▸ **Data provided**
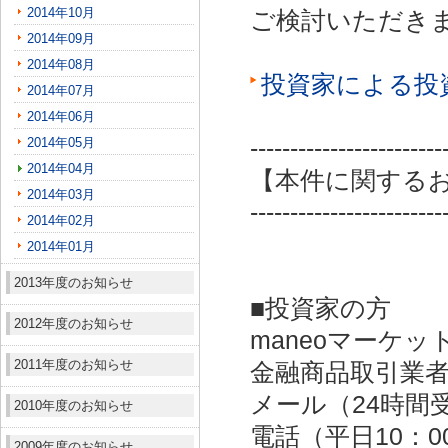
2014年10月
ご検討いただき
2014年09月
2014年08月
投資家による投
2014年07月
2014年06月
2014年05月
------------------------
2014年04月
【本件に関する
2014年03月
------------------------
2014年02月
2014年01月
2013年度のお知らせ
■投資家の方
2012年度のお知らせ
maneoマーケッ
2011年度のお知らせ
金融商品取引業者：
メール（24時間受付）：
2010年度のお知らせ
電話（平日10：00～
2009年度のお知らせ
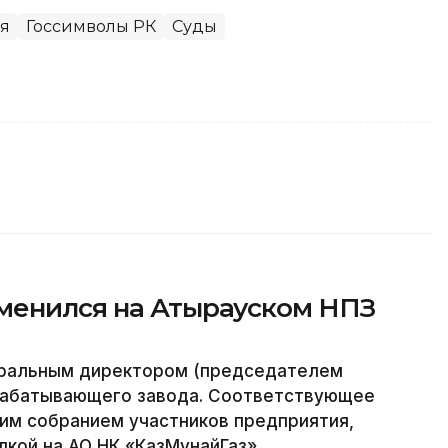
я
Госсимволы РК
Суды
менился на Атырауском НПЗ
еральным директором (председателем
рабатывающего завода. Соответствующее
м собранием участников предприятия,
лкой на АО НК «КазМунайГаз».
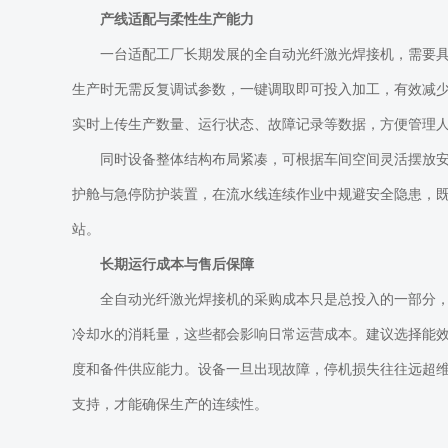
产线适配与柔性生产能力
一台适配工厂长期发展的全自动光纤激光焊接机，需要
生产时无需反复调试参数，一键调取即可投入加工，有效减
实时上传生产数量、运行状态、故障记录等数据，方便管理
同时设备整体结构布局紧凑，可根据车间空间灵活摆放
护舱与急停防护装置，在流水线连续作业中规避安全隐患，
站。
长期运行成本与售后保障
全自动光纤激光焊接机的采购成本只是总投入的一部分
冷却水的消耗量，这些都会影响日常运营成本。建议选择能
度和备件供应能力。设备一旦出现故障，停机损失往往远超
支持
，才能确保生产的连续性。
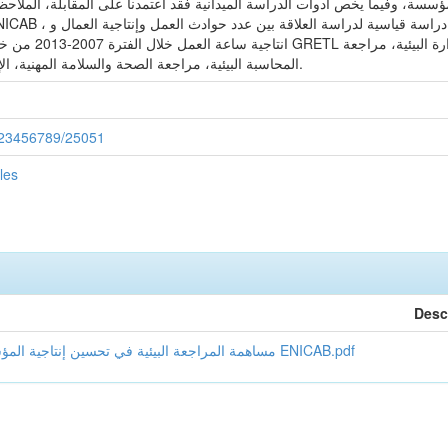
ؤسسة، وفيما يخص أدوات الدراسة الميدانية فقد اعتمدنا على المقابلة، الملاحظ
انتاجية ساعة العمل خلا
المحاسبة البيئية، مراجعة الصحة والسلامة المهنية، الإنتاجية، إنتاجية العامل، إنتاجية ساعة العمل.
/123456789/25051
les
Desc
مساهمة المراجعة البيئية في تحسين إنتاجية المؤسسة الإقتصاديةدراسة حالة مؤسسة صناعة الكوابل بسكرة ENICAB.pdf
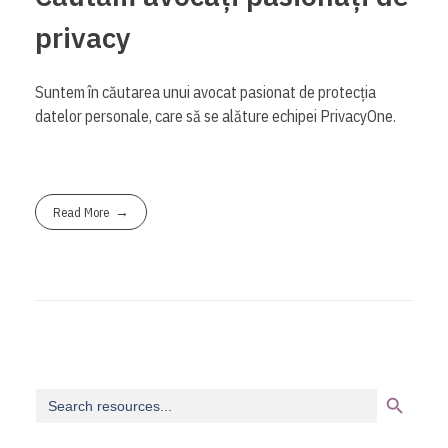
privacy
Suntem în căutarea unui avocat pasionat de protecția
datelor personale, care să se alăture echipei PrivacyOne.
Read More
Search Button
Search
for:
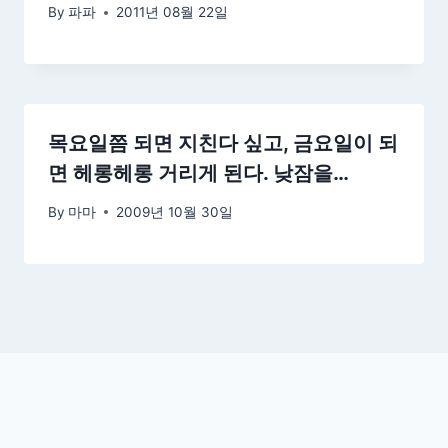
By
파파
2011년 08월 22일
목요일쯤 되면 지친다 싶고, 금요일이 되
면 헤롱헤롱 거리게 된다. 낮잠을…
By
마마
2009년 10월 30일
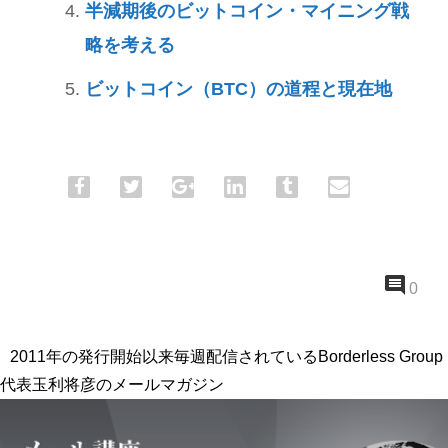
半減期後のビットコイン・マイニング戦
略を考える
ビットコイン（BTC）の道程と現在地
0
2011年の発行開始以来毎週配信されているBorderless Group
代表玉利将彦のメールマガジン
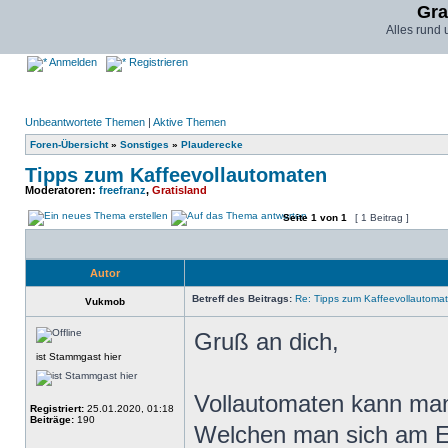
Gra
Alles rund
Anmelden
Registrieren
Unbeantwortete Themen
|
Aktive Themen
Foren-Übersicht
»
Sonstiges
»
Plauderecke
Tipps zum Kaffeevollautomaten
Moderatoren:
freefranz
,
Gratisland
Seite
1
von
1
[ 1 Beitrag ]
Autor
Betreff des Beitrags:
Re: Tipps zum Kaffeevollautoma
Vukmob
Gruß an dich,
ist Stammgast hier
Vollautomaten kann man 
Registriert:
25.01.2020, 01:18
Beiträge:
190
Welchen man sich am En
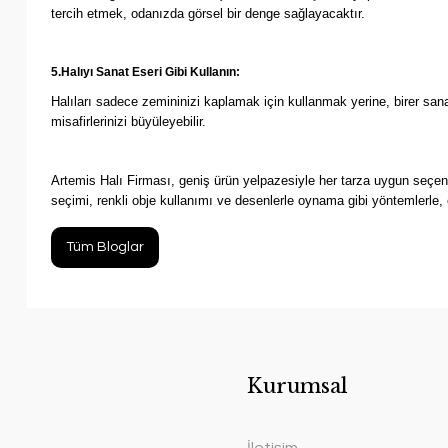
tercih etmek, odanızda görsel bir denge sağlayacaktır.
5.Halıyı Sanat Eseri Gibi Kullanın:
Halıları sadece zemininizi kaplamak için kullanmak yerine, birer sanat
misafirlerinizi büyüleyebilir.
Artemis Halı Firması, geniş ürün yelpazesiyle her tarza uygun seçenek
seçimi, renkli obje kullanımı ve desenlerle oynama gibi yöntemlerle, e
Tüm Bloglar
Kurumsal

▸ **Request**
In the copy, include all records verbatim but no images.

▸ **Solution for this problem**
2014年10月
ご検討いただき
2014年09月
2014年08月
投資家による投
2014年07月
2014年06月
2014年05月
------------------------
2014年04月
【本件に関する
2014年03月
------------------------
2014年02月
2014年01月
2013年度のお知らせ
■投資家の方
2012年度のお知らせ
maneoマーケッ
2011年度のお知らせ
金融商品取引業者：
メール（24時間受付）：
2010年度のお知らせ
電話（平日10：00～
2009年度のお知らせ
я
Госсимволы РК
Суды
менился на Атырауском НПЗ
еральным директором (председателем
рабатывающего завода. Соответствующее
м собранием участников предприятия,
лкой на АО НК «КазМунайГаз».
产线适配与柔性生产能力
一台适配工厂长期发展的全自动光纤激光焊接机，需要
生产时无需反复调试参数，一键调取即可投入加工，有效减
实时上传生产数量、运行状态、故障记录等数据，方便管理
同时设备整体结构布局紧凑，可根据车间空间灵活摆放
护舱与急停防护装置，在流水线连续作业中规避安全隐患，
站。
长期运行成本与售后保障
全自动光纤激光焊接机的采购成本只是总投入的一部分
冷却水的消耗量，这些都会影响日常运营成本。建议选择能
度和备件供应能力。设备一旦出现故障，停机损失往往远超
支持
，才能确保生产的连续性。
ؤسسة، وفيما يخص أدوات الدراسة الميدانية فقد اعتمدنا على المقابلة، الملاحظ
انتاجية ساعة العمل خلا
المحاسبة البيئية، مراجعة الصحة والسلامة المهنية، الإنتاجية، إنتاجية العامل، إنتاجية ساعة العمل.
/123456789/25051
les
Desc
مساهمة المراجعة البيئية في تحسين إنتاجية المؤسسة الإقتصاديةدراسة حالة مؤسسة صناعة الكوابل بسكرة ENICAB.pdf
privacy
Suntem în căutarea unui avocat pasionat de protecția
datelor personale, care să se alăture echipei PrivacyOne.
Read More
Search Button
Search
for:
By
파파
2011년 08월 22일
목요일쯤 되면 지친다 싶고, 금요일이 되
면 헤롱헤롱 거리게 된다. 낮잠을…
By
마마
2009년 10월 30일
半減期後のビットコイン・マイニング戦
略を考える
ビットコイン（BTC）の道程と現在地
0
2011年の発行開始以来毎週配信されているBorderless Group
代表玉利将彦のメールマガジン
Gra
Alles rund
Anmelden
Registrieren
Unbeantwortete Themen
|
Aktive Themen
Foren-Übersicht
»
Sonstiges
»
Plauderecke
Tipps zum Kaffeevollautomaten
Moderatoren:
freefranz
,
Gratisland
Seite
1
von
1
[ 1 Beitrag ]
Autor
Betreff des Beitrags:
Re: Tipps zum Kaffeevollautoma
Vukmob
Gruß an dich,
ist Stammgast hier
Vollautomaten kann man 
Registriert:
25.01.2020, 01:18
Beiträge:
190
Welchen man sich am En
tercih etmek, odanızda görsel bir denge sağlayacaktır.
5.Halıyı Sanat Eseri Gibi Kullanın:
Halıları sadece zemininizi kaplamak için kullanmak yerine, birer sanat
misafirlerinizi büyüleyebilir.
Artemis Halı Firması, geniş ürün yelpazesiyle her tarza uygun seçenek
seçimi, renkli obje kullanımı ve desenlerle oynama gibi yöntemlerle, e
Tüm Bloglar
Kurumsal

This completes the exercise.